Microsoft’s underwater data center initiative, Project Natick, has taken the next step towards commercialization, with a new test installing a small data center in the North Sea.
The company has submerged a shipping container-sized prototype data center off of the coast of the Orkney Islands, Scotland, with the sea’s naturally icy waters expected to provide more than enough cooling for the system.
Sunken treasure
Natick began as a white paper in 2013, starting in earnest the next year. In 2016, Microsoft then ran a three month test off the US Pacific coast, with the ’Leona Philpot’ (named after a character from the Xbox’s Halo) featuring one server rack in an eight-foot (2.4m) diameter cylinder filled with unreactive nitrogen gas.
Later in 2016, at DCD’s Enterprise event in New York, the company said that the test had proved a success and that it would follow up with larger tests - now, in 2018, it appears that Microsoft is ready to do just that.

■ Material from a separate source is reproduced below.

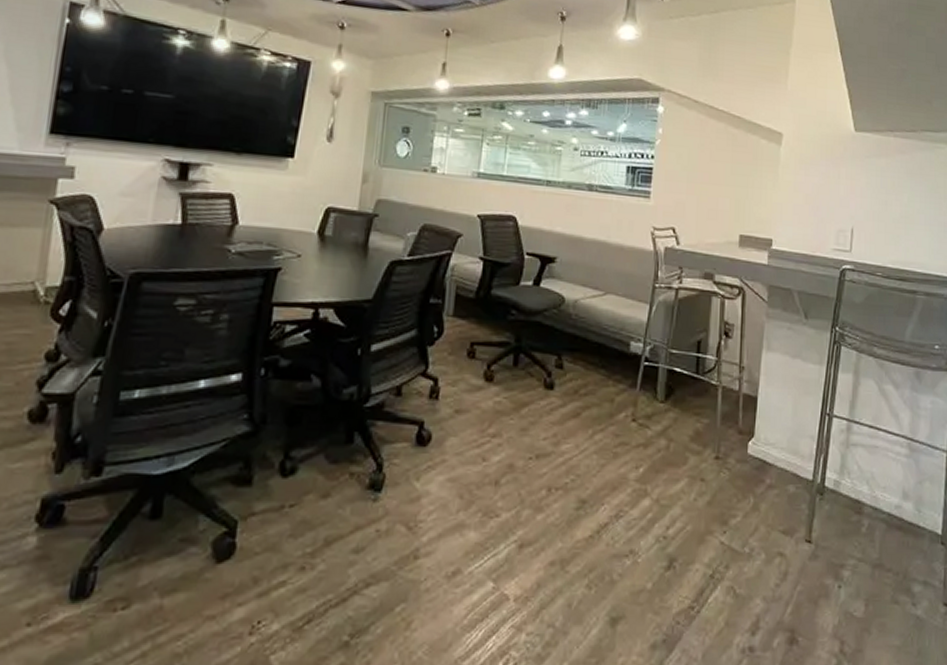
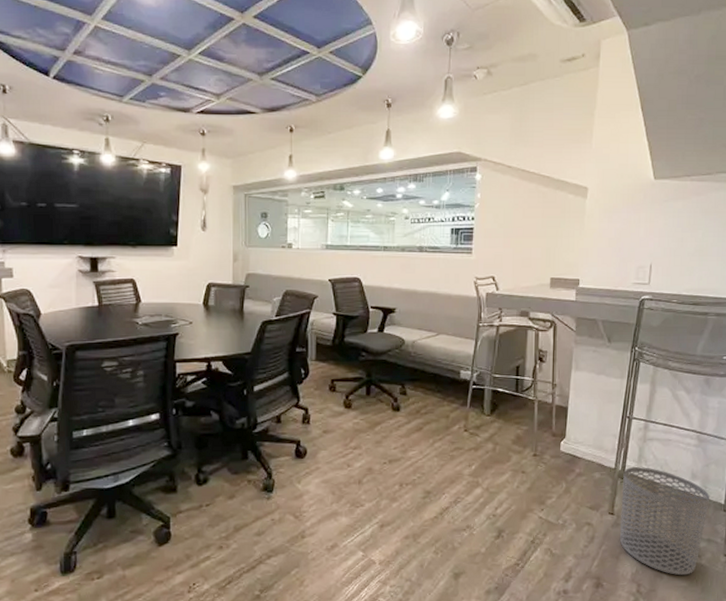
waste bin: none [819,480,925,631] -> present [620,467,710,576]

“Phase 2 of this research project has just begun in the Orkney Islands, where a more eco-friendly data center was lowered into the water,” Microsoft UK chief executive Cindy Rose, said in a blog post.
It “will be left in the sea for a set period of time before being recovered, [and] can hold data and process information for up to five years without maintenance. Despite being as powerful as several thousand high-end consumer PCs, the data center uses minimal energy, as it’s naturally cooled,” Rose added.
The 12-rack cylinder was built in France by a shipbuilding company, Naval, with Microsoft foreseeing future deployments where cylinders are sunk in groups of five - which could be why Microsoft patented artificial reefs made out of data centers last year. The company believes it will be able to deploy these offshore data centers in just 90 days.
The data center, which features 864 servers and 27.6 petabytes of storage, will be connected to land by a cable that provides both a fiber connection and power. That power will come from the European Marine Energy Centre’s tidal turbines and wave energy converters, which generate electricity from the movement of the sea.
Paul Wheelhouse, Scotland’s energy minister, said: “With our supportive policy environment, skilled supply chain, and our renewable energy resources and expertise, Scotland is the ideal place to invest in projects such as this.
“This development is, clearly, especially welcome news also for the local economy in Orkney and a boost to the low carbon cluster there. It helps to strengthen Scotland’s position as a champion of the new ideas and innovation that will shape the future.”